TASK OBJECTIVE. Extract every line in the entries below that contains the word "Fusion".

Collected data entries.
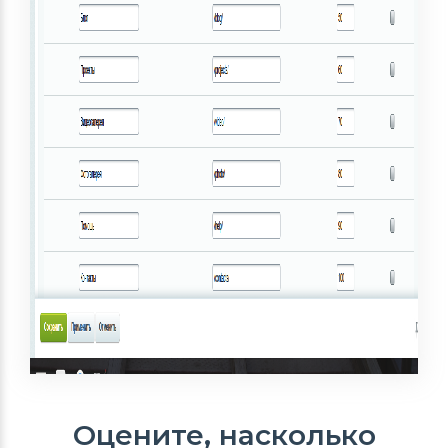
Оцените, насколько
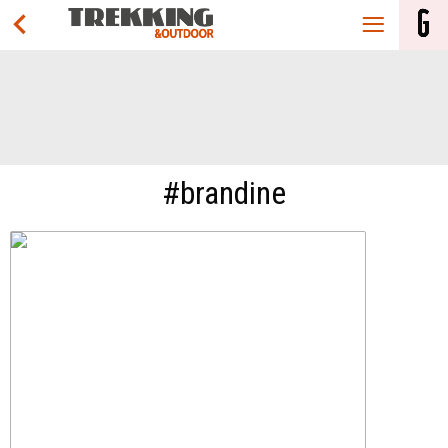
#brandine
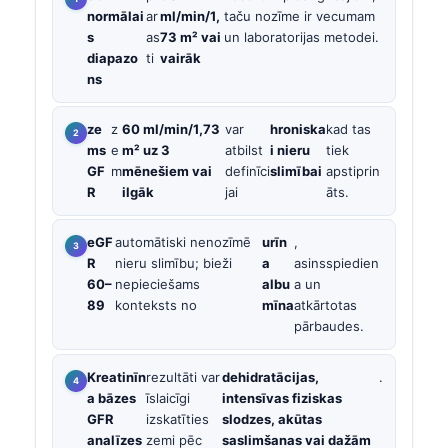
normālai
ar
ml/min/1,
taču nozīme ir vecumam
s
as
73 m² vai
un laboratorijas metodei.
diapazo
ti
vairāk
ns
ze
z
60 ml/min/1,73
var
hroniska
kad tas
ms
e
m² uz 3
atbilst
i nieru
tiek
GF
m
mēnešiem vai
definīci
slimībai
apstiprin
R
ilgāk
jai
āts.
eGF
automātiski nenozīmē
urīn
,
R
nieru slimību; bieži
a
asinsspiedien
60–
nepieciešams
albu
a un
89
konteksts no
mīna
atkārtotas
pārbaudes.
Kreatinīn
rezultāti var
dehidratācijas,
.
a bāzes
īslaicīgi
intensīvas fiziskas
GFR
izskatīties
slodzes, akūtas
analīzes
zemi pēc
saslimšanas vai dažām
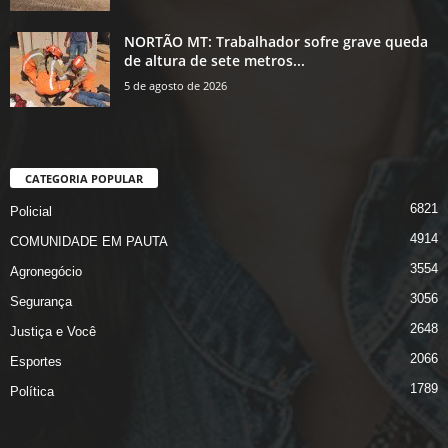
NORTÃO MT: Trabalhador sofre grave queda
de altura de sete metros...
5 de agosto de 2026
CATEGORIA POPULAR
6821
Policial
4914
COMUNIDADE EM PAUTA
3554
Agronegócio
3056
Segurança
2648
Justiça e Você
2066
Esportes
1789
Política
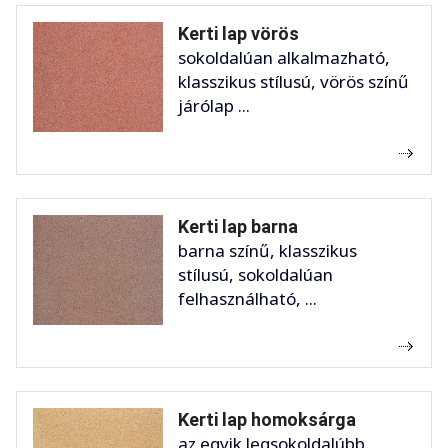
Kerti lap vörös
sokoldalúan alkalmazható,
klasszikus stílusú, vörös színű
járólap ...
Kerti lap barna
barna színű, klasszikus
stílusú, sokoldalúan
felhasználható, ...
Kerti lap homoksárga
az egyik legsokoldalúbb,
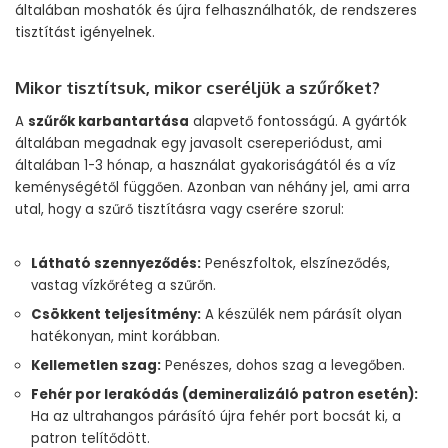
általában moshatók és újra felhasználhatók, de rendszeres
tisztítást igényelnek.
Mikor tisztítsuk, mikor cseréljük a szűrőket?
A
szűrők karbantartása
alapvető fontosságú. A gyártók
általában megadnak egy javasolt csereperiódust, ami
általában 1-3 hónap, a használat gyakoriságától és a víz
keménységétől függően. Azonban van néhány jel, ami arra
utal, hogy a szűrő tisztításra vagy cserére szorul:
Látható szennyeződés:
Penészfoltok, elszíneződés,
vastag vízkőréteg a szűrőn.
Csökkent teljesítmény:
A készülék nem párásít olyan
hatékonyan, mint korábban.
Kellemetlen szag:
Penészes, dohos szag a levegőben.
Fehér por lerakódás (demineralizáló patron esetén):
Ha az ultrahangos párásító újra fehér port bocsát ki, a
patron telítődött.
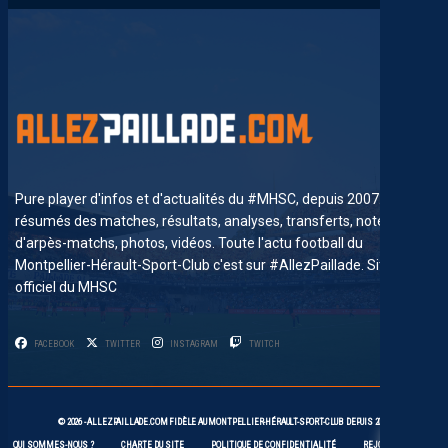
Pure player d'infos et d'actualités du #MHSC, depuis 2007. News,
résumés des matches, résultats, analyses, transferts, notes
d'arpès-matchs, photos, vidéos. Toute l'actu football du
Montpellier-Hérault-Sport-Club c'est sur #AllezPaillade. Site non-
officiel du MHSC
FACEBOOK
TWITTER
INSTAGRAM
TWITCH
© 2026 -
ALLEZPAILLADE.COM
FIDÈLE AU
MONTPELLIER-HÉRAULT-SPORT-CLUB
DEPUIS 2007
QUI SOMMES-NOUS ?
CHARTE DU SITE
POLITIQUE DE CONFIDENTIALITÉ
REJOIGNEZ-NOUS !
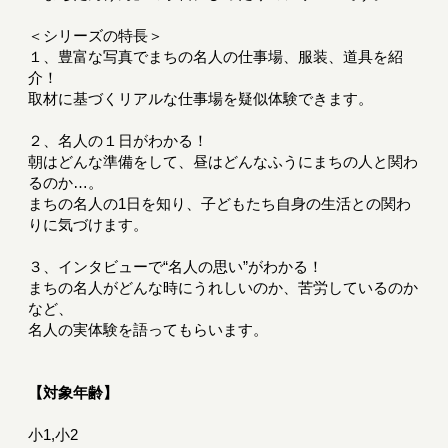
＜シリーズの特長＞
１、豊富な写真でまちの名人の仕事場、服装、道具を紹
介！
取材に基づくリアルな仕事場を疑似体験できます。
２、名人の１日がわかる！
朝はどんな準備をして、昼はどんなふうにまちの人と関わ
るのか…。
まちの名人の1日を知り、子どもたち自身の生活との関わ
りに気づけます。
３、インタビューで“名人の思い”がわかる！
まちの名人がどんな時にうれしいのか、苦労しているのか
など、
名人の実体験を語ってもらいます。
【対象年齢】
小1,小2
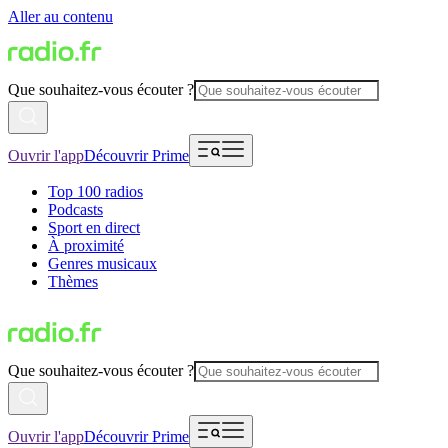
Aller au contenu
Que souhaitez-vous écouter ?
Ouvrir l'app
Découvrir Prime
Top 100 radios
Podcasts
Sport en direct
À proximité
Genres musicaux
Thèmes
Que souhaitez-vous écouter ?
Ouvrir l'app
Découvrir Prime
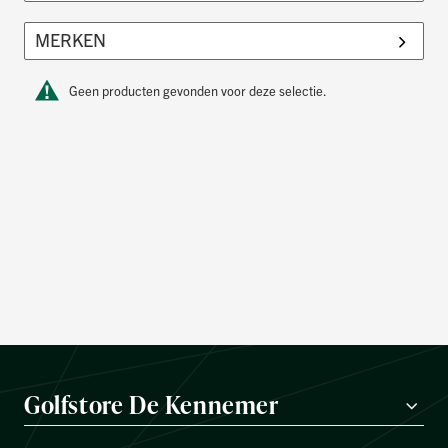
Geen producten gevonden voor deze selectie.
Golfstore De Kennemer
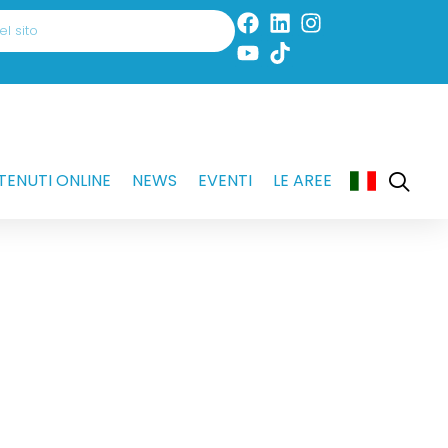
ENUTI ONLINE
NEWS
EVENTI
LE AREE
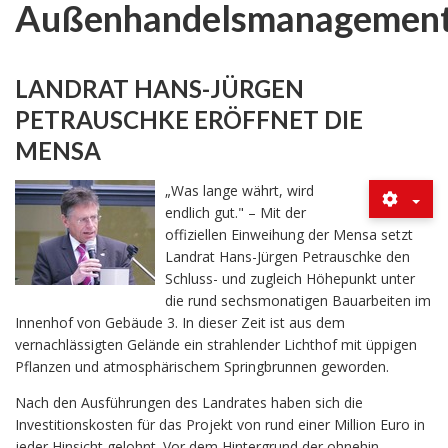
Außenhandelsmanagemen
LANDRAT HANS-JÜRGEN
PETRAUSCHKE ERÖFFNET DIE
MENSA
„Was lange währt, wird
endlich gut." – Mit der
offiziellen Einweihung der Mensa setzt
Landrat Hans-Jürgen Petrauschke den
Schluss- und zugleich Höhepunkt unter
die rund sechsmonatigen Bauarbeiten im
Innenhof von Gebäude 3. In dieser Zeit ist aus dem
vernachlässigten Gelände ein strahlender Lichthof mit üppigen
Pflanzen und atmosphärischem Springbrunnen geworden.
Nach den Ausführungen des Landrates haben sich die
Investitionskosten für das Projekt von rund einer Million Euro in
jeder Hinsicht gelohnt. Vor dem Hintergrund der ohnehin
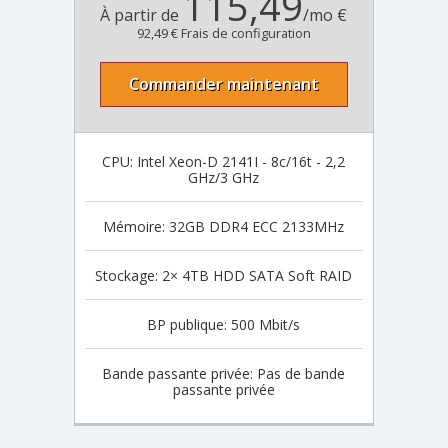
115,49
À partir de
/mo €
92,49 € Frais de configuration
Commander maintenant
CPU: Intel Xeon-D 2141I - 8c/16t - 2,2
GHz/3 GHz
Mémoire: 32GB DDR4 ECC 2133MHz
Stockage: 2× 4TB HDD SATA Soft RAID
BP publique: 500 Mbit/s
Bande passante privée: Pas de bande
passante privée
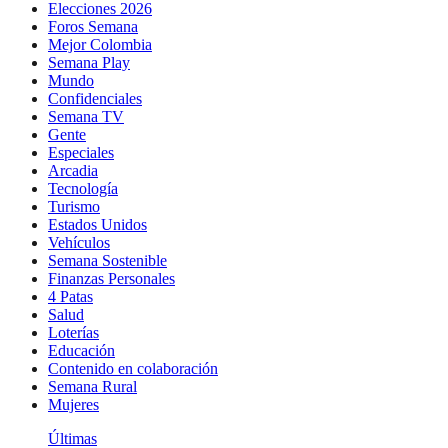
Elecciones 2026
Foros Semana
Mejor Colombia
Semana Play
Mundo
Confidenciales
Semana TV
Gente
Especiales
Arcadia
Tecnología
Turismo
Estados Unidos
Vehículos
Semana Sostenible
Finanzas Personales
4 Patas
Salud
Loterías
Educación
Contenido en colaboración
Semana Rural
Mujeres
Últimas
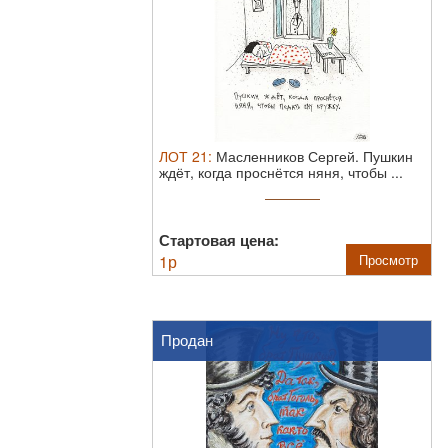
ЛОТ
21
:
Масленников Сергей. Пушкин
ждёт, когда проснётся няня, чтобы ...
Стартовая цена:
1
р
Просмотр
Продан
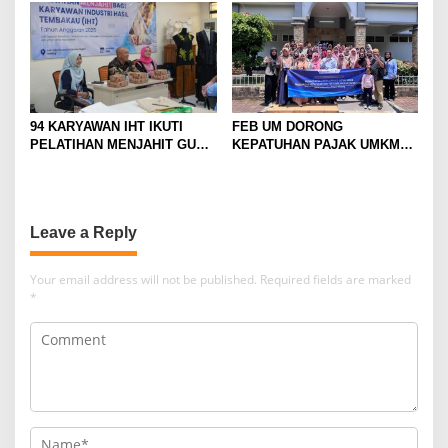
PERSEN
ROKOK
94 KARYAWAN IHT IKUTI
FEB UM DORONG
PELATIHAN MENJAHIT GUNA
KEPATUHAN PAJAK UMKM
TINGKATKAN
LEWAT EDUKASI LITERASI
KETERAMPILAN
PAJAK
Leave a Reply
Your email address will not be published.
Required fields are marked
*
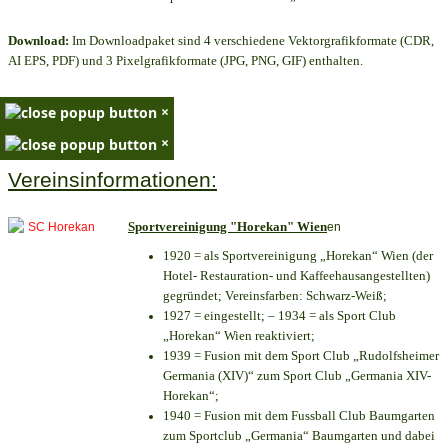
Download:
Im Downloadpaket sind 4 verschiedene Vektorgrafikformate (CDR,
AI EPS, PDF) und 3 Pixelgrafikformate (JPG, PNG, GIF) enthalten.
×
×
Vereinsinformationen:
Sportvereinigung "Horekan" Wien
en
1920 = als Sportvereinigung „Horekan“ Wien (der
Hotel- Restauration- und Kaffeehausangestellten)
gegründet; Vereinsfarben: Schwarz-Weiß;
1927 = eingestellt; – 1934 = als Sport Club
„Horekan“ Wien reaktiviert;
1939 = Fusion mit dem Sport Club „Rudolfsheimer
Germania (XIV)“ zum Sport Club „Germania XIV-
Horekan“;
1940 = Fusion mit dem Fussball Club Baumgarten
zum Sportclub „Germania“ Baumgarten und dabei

RESULT.
1939 = Fusion mit dem Sport Club „Rudolfsheimer
1940 = Fusion mit dem Fussball Club Baumgarten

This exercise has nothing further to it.